Endogenous network modeling reveals mechanisms of repair Schwann cell decline and potential recovery targets

Schwann cells, the principal glial cells of the peripheral nervous system, play a central role in nerve repair following injury. Upon injury, mature Schwann cells dedifferentiate into repair Schwann cells. These processes are governed by complex gene regulatory networks, yet the quantitative dynamics of these processes remain unclear. Here, using a bottom-up systems biology approach, we constructed an endogenous regulatory network model based on experimentally validated interactions, without relying on high-throughput data as input. The model captures Schwann cell dedifferentiation dynamics and reveals a potential landscape composed of stable states and intermediate transition states.
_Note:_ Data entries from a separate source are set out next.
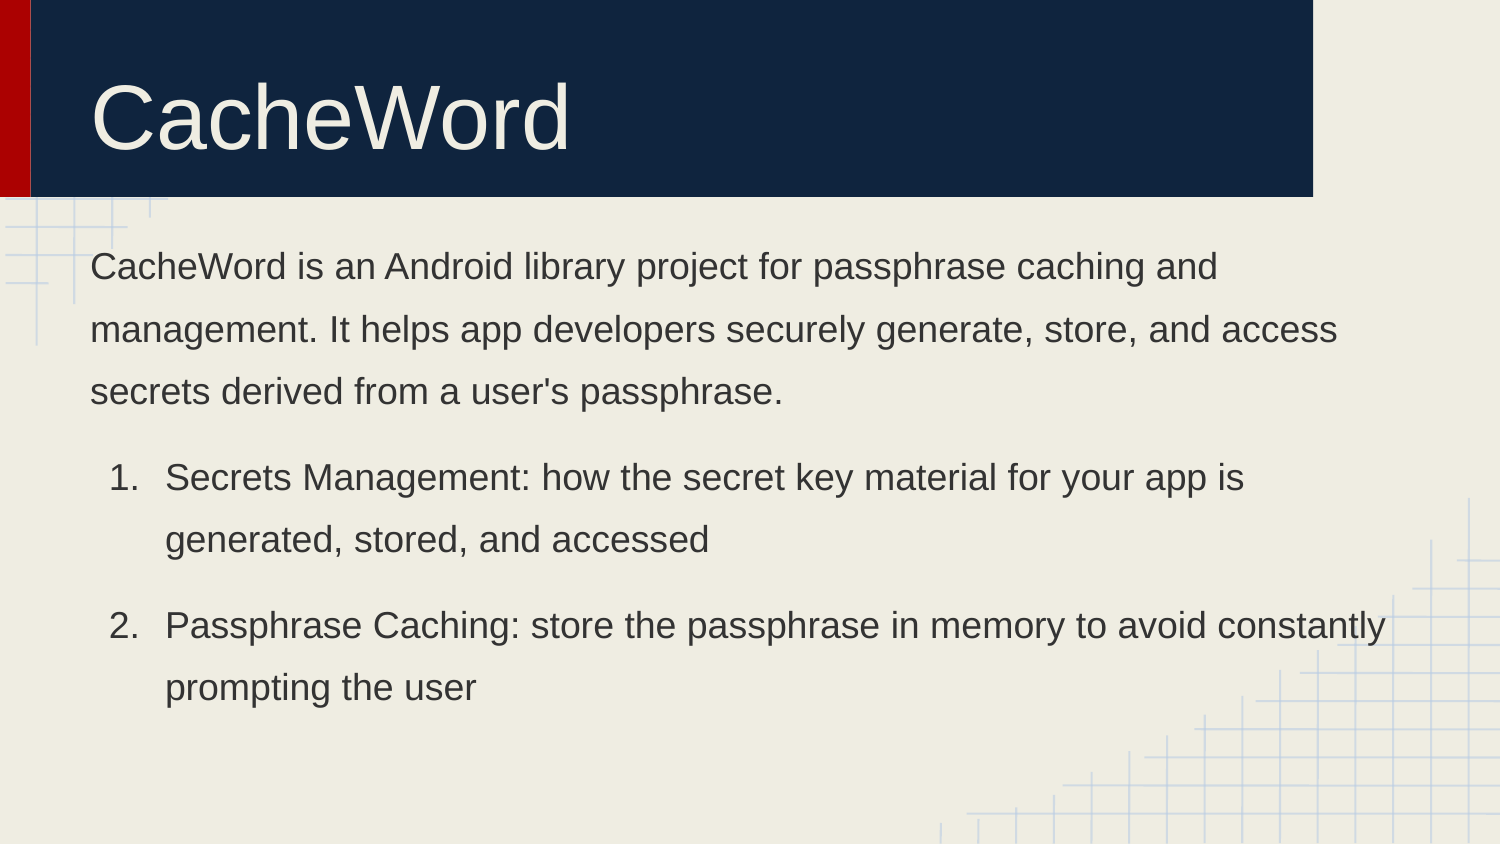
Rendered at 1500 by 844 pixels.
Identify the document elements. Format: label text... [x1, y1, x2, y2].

title CacheWord [75, 16, 1276, 183]
list CacheWord is an Android library project for passphrase caching and management. It helps app developers securely generate, store, and access secrets derived from a user's passphrase. Secrets Management: how the secret key material for your app is generated, stored, and accessed Passphrase Caching: store the passphrase in memory to avoid constantly prompting the user [75, 209, 1425, 806]
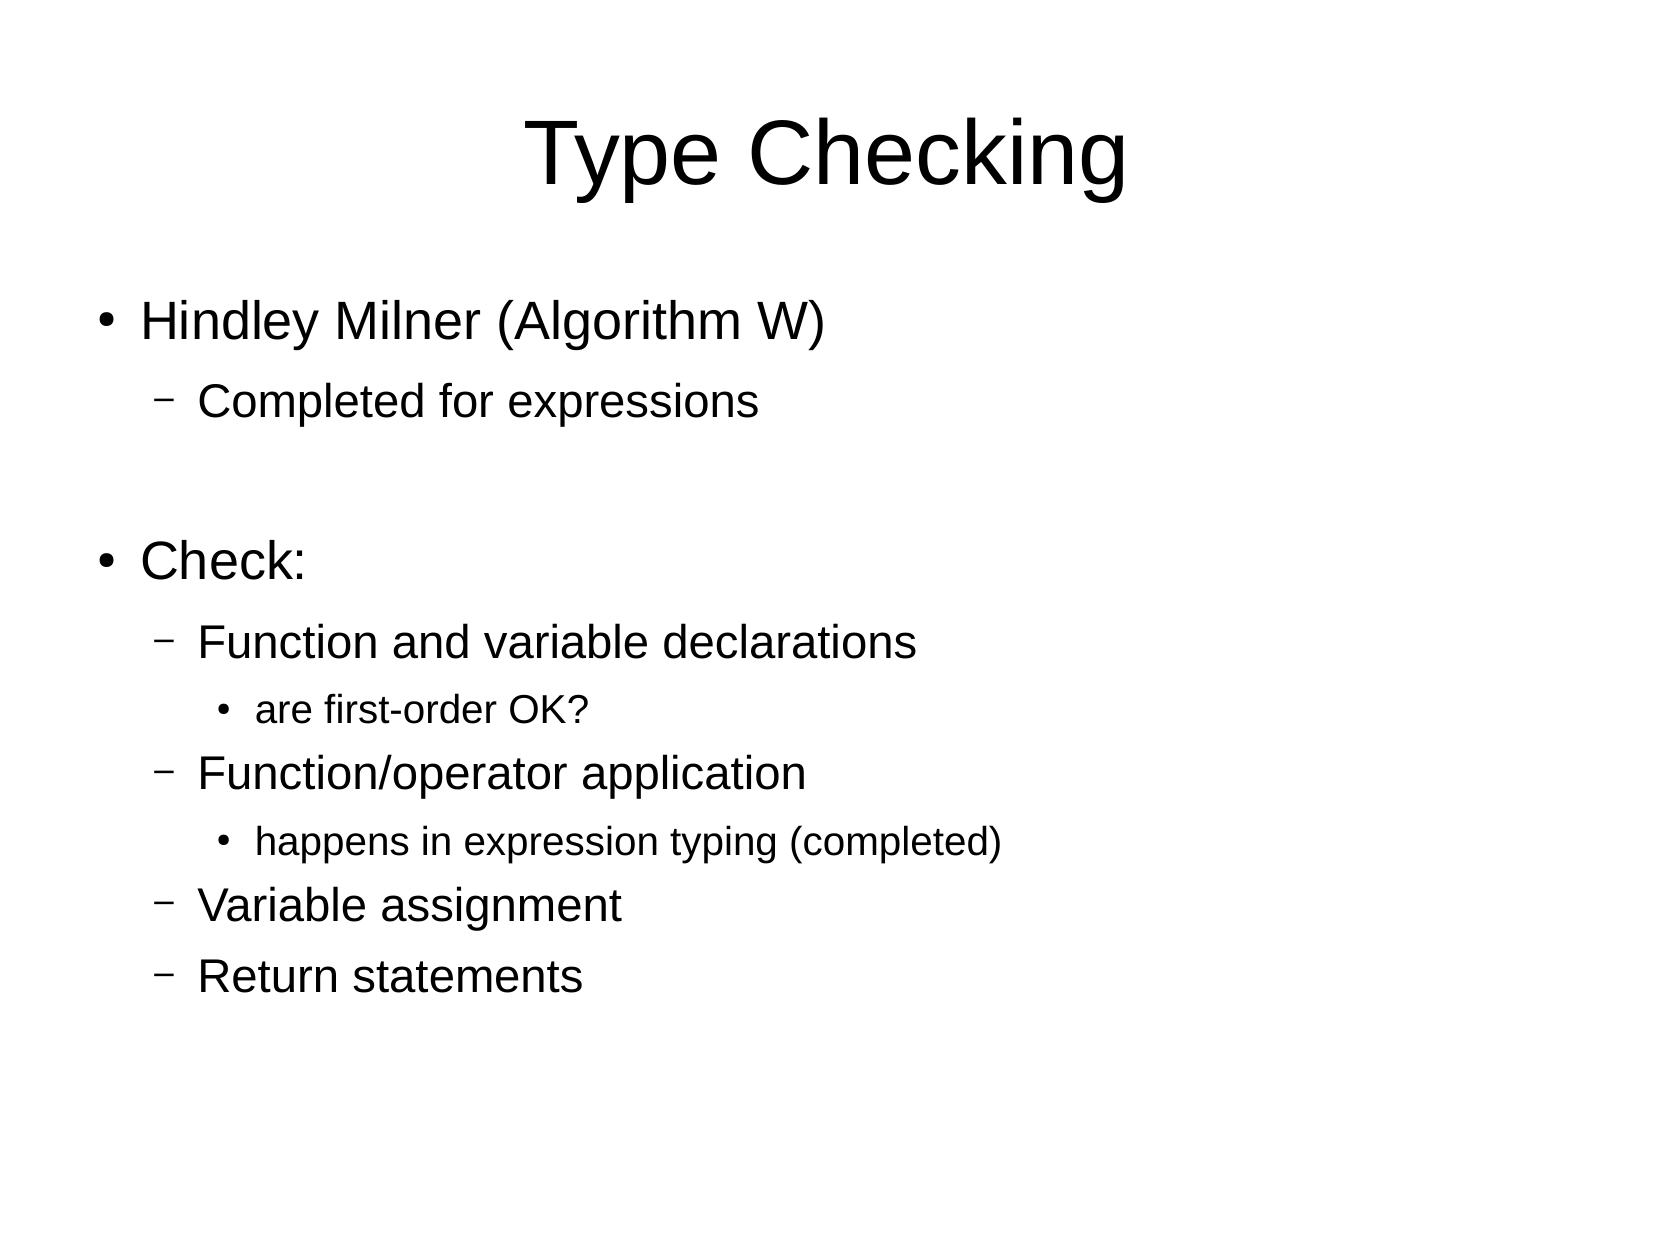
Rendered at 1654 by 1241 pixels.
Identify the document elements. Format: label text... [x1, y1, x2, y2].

title Type Checking [82, 49, 1571, 257]
list Hindley Milner (Algorithm W) Completed for expressions Check: Function and variable declarations are first-order OK? Function/operator application happens in expression typing (completed) Variable assignment Return statements [82, 290, 1571, 1010]
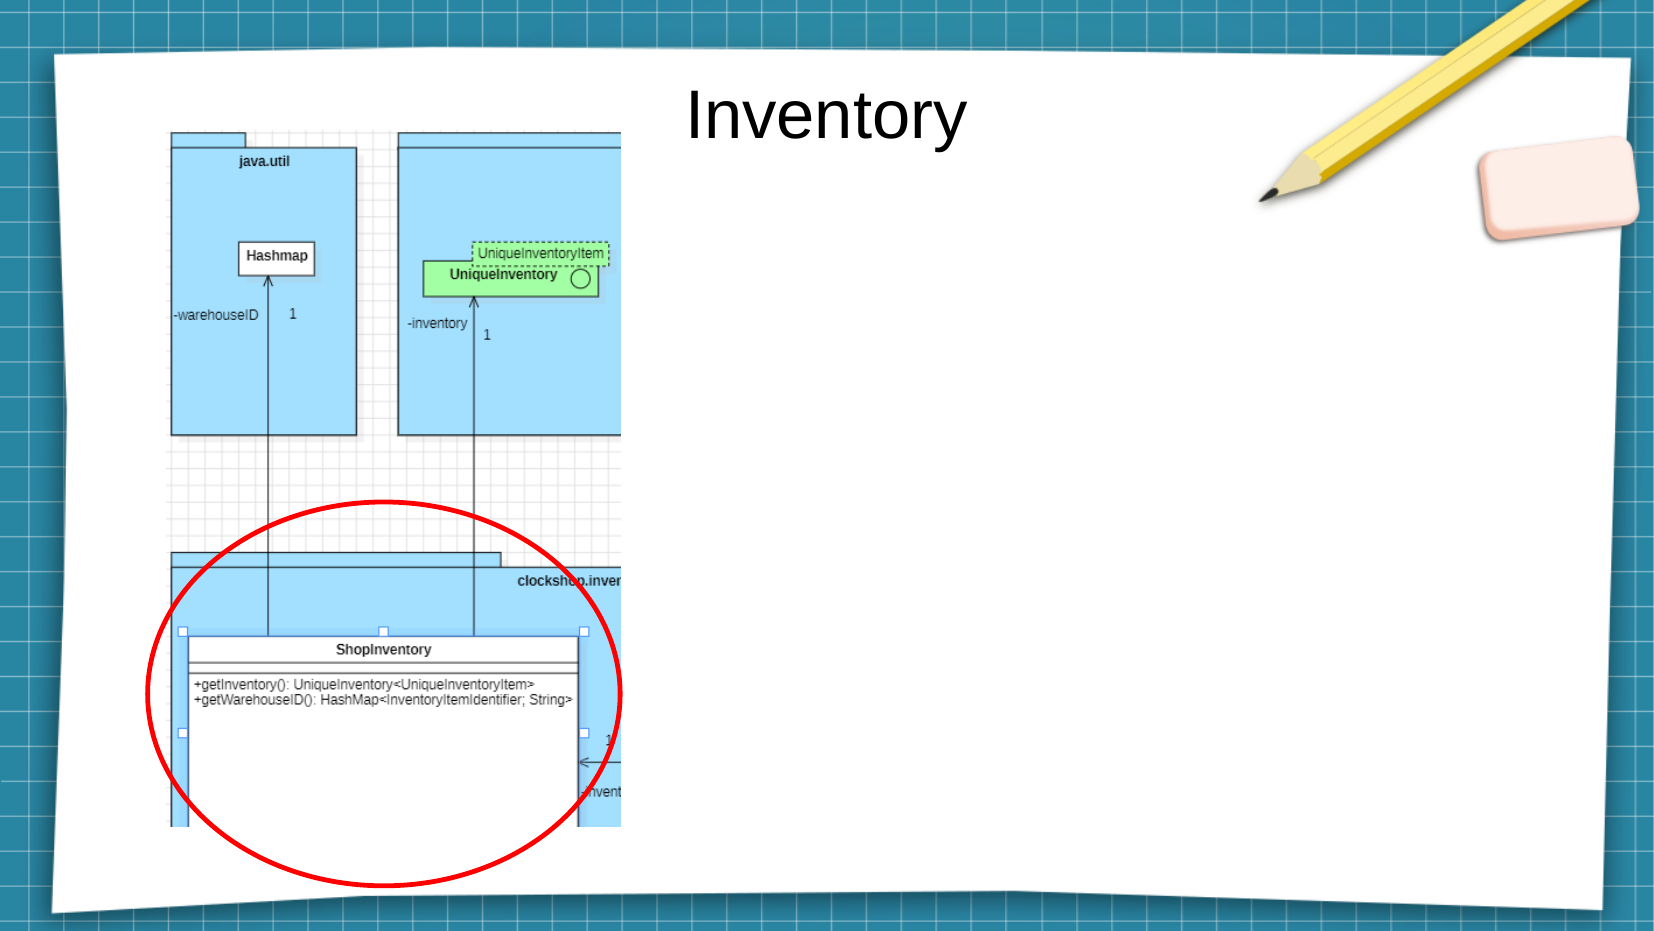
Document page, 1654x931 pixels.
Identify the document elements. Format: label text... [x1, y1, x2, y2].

text_box [147, 501, 621, 886]
title Inventory [82, 37, 1571, 193]
picture [0, 0, 1654, 931]
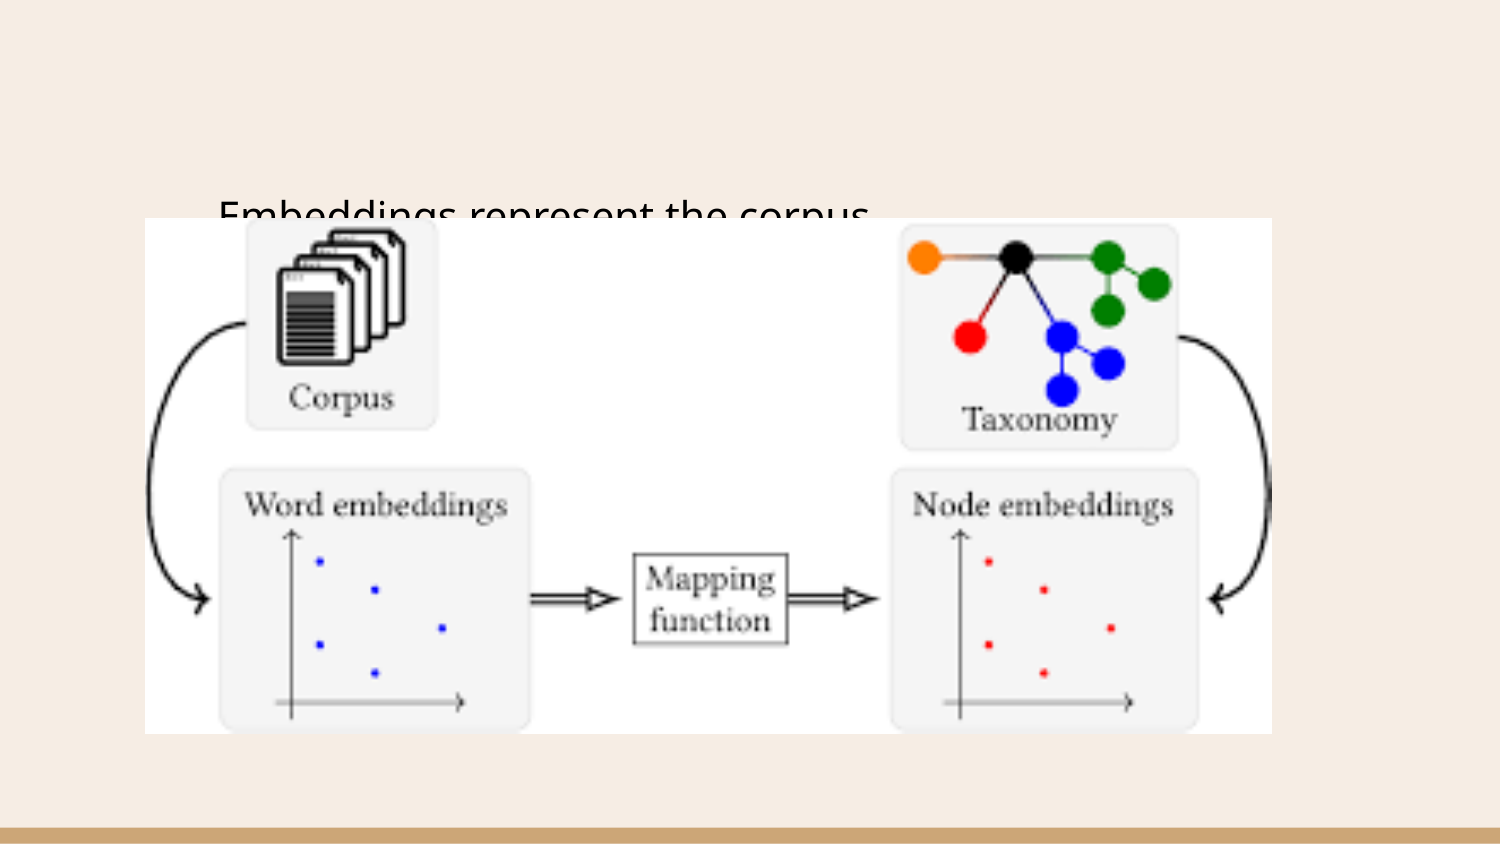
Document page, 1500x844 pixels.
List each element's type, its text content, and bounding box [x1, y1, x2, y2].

picture [145, 218, 1272, 734]
title Embeddings represent the corpus [202, 168, 1500, 305]
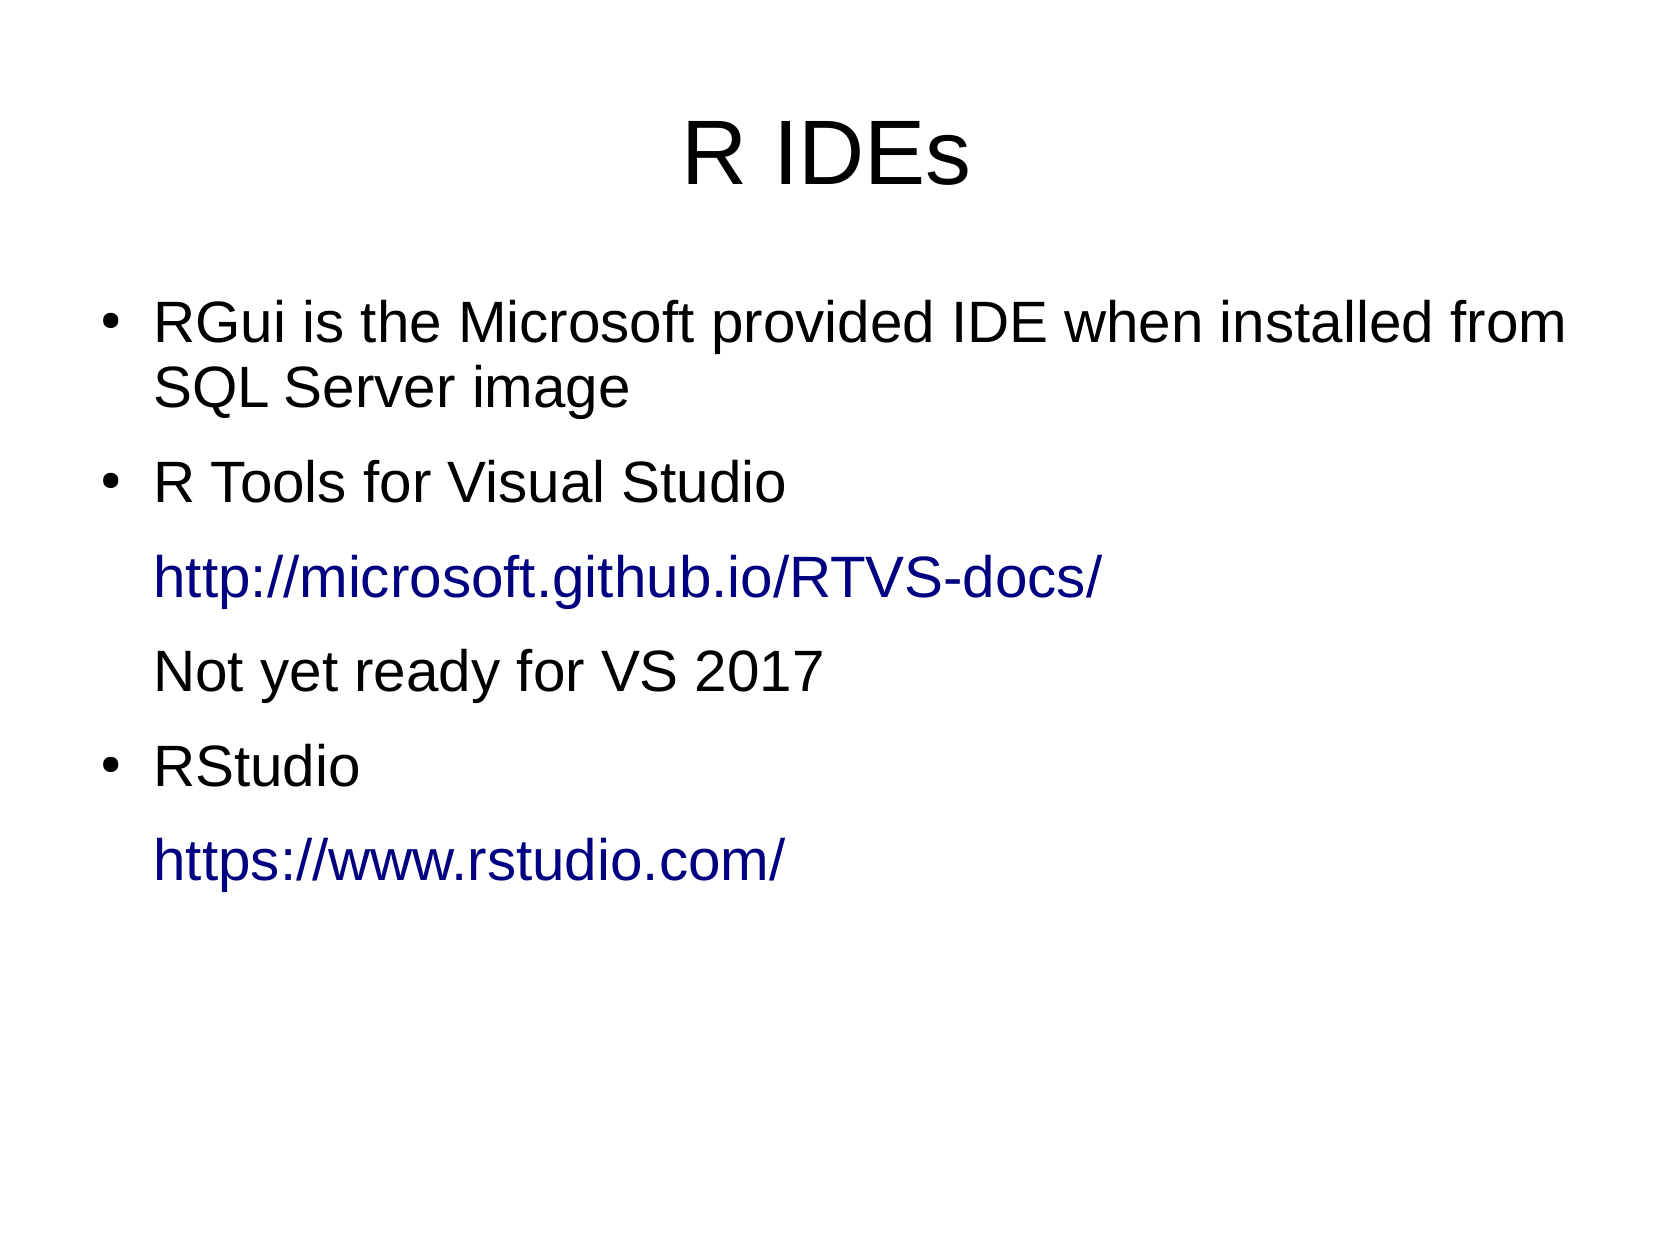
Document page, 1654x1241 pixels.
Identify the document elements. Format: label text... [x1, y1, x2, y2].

Simulations recapitulate post-injury trajectories and confirm the role of c-Jun upregulation in maintaining repair capacity. Furthermore, the model predicts multiple potential therapeutic targets, including P53, JNK, and PTEN, for sustaining repair competence. We also identify intrinsic heterogeneity within repair Schwann cells and uncover key transition states that simultaneously connect repair-competent cells to both repair-deficient and apoptotic phenotypes, indicating that these intermediate states may represent critical regulatory bottlenecks and key cellular targets for improving the success of peripheral nerve regeneration. Overall, this work provides new insights into the precise regulation of Schwann cell fate and establishes a theoretical framework for regenerative medicine and clinical strategies in peripheral nerve repair.